Uma adega do outro mundo


 
 
Na Adega Moura, sempre apinhada de gente boa, discutia-se de tudo um pouco. Política em voz baixa, futebol em discussões acaloradas, com apostas e sadias rivalidades clubísticas.
Ainda mal sabia o que eram essas “casas de má fama”, os tascos e não tascas como faz questão de sublinhar o historiador Hélder Pacheco, quando um dia decidi espreitar pela porta “Far West” a Adega Moura, ao Monte Pedral, onde nasci e vivi com os meus pais. Anos 60, tempos de fome e miséria (parece que o ciclo da vida andou para trás e agora os governantes têm o descaramento de dizer que “vamos continuar a empobrecer”…) quando a cidade andava a pé ou viajava de eléctrico, milhares de bicicletas nas ruas e um carro de vez em quando. Nesses tempos, o Porto cidade e território estavam cheios de fábricas de fiação e tecidos, estamparia, máquinas industriais (como a EFI-Eduardo Ferreira & Irmão, ao Palácio, hoje, condomínio de luxo) e por perto da rua onde nasci, à Rua de Nogueira (mais tarde baptizada por Rua do Padre José Pacheco do Monte) existiam clientes certos na antiga Adega Moura, geralmente gente pobre, operários das antigas fábricas situadas nas redondezas, como A Fosforeira, à Rua de Silva Porto, junto ao Centro Hípico do Porto; Fábrica de Tecidos do Bom Pastor – onde chegou a ser sócio da empresa o cineasta Manoel de Oliveira – mais a Fábrica de Fiação e Tecidos a Vapor de Salgueiros, uma importante unidade industrial de tecelagem e tinturaria que empregou milhares de homens e mulheres em turnos permanentes. E mais uns quantos clientes habitués, uns copos de tinto por entre jogos de dominó e sueca.
Copos de tinto e dominó
A Adega Moura sempre foi o ponto de encontro desta gente humilde e trabalhadora que, neste simples espaço de tertúlia fazia amizades e encontrava a nesga de felicidade para o seu dia-a-dia sombrio e triste. E ao contrário do que diziam as más línguas da época, a Adega Moura que eu conheci nunca foi um lugar de bebedeira, antes um espaço de convívio dos mais pobres, com uma “caixa de 20 amigos” a fomentar solidariedades e onde muitos entregavam alguns escudos para a primeira excursão familiar. Recordo-me de tudo isso com nostalgia e ternura. E revejo os grandes quadros emoldurados alusivos às principais figuras da República dependurados por cima dos pipos o que, em tempo de Ditadura salazarenta, tornou este estabelecimento num espaço diferente na cidade e para mim, mágico. A Adega Moura não foi só um simples lugar de copos de vinho. Fez História e divulgou a gente que mal sabia ler ou escrever alguns dos heróis que derrubaram a Monarquia.

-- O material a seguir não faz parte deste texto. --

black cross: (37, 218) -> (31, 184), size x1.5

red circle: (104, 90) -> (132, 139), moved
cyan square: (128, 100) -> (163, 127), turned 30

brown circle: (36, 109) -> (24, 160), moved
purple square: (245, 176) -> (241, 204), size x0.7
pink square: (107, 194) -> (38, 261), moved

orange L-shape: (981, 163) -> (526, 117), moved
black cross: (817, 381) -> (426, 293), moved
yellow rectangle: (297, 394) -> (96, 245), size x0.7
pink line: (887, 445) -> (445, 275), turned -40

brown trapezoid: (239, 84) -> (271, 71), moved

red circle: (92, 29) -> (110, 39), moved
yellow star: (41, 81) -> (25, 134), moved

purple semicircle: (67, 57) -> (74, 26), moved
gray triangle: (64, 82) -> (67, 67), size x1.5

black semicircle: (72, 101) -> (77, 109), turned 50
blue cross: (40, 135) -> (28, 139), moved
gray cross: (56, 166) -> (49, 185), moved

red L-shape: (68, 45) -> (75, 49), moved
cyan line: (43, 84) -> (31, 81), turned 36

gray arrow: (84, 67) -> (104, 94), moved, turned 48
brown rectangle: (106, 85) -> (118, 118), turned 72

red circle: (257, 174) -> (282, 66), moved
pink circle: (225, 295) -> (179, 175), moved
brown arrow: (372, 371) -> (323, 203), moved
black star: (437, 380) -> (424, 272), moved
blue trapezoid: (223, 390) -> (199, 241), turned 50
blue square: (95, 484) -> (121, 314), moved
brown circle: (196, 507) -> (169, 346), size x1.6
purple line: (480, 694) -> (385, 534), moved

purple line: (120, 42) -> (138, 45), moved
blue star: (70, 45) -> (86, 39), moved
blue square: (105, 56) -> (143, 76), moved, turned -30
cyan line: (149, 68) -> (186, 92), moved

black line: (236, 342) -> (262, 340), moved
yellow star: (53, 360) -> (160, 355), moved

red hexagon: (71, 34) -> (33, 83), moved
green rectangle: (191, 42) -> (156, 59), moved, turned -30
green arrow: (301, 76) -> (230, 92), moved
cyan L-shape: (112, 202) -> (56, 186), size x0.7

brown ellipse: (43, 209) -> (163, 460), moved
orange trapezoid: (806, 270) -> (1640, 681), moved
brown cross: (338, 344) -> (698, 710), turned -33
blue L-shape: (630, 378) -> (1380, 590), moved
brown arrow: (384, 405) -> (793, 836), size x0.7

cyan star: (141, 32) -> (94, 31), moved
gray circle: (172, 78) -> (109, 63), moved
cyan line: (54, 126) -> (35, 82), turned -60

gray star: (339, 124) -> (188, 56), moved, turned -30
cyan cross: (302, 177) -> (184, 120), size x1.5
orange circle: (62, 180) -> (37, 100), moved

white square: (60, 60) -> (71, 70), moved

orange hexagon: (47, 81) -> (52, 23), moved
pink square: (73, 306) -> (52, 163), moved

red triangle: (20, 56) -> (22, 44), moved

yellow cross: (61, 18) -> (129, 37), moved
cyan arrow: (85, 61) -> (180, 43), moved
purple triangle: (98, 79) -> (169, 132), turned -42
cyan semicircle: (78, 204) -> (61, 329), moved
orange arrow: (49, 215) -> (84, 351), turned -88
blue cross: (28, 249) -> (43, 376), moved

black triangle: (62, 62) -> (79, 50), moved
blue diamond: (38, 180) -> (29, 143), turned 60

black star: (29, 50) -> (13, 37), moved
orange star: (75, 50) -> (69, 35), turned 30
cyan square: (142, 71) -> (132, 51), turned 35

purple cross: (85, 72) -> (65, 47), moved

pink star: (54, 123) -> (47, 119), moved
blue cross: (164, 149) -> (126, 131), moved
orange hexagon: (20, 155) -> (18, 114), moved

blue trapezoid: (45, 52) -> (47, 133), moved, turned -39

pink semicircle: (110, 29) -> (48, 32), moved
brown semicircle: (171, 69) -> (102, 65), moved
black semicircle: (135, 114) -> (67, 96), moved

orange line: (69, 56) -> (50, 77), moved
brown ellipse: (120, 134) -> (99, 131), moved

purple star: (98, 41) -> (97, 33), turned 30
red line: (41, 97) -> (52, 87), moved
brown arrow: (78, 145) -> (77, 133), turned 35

Depois, existiu outro aliciante que, naqueles Verdes Anos observei quando passava pela Rua de S. Dinis, após ter visto mais um melodrama de Joselito (o actor embalou corações e foi acusado de tráfico de droga) no Cinema Vale Formoso de boa memória.
Presunto e bolinhos de bacalhau
Naquele tasco sempre apinhado de gente boa, com sandes de presunto, bolinhos de bacalhau e tijelas de tinto, discutia-se de tudo um pouco. Política em voz baixa, futebol em discussões acaloradas, com apostas e sadias rivalidades clubísticas. Aos domingos o dia transformava-se numa festa. Logo após o almoço, o senhor Moura (que eu conheci) fazia questão de colocar a telefonia em alto som (até na rua era audível) para toda a gente acompanhar os relatos de futebol do Salgueiros (o clube mais republicano do Porto), Boavista e Leixões, mais o Futebol Clube do Porto, Benfica e Sporting. E claro, mais uns copos para festejar as vitórias dos clubes da Invicta, sempre rivais, mas fraternais quando estavam em jogo os clubes da Mouraria.
Hoje, já restam poucos lugares com história e idênticos à antiga Adega Moura. Na minha memória afectiva mantenho as frases típicas dos fregueses (“quero um copo bem cheio, sem gravata”), as discussões sobre futebol, a amizade que testemunhei naquela gente simples, o décor daquela adega única portuense. E o sorriso sempre gentil do senhor Moura.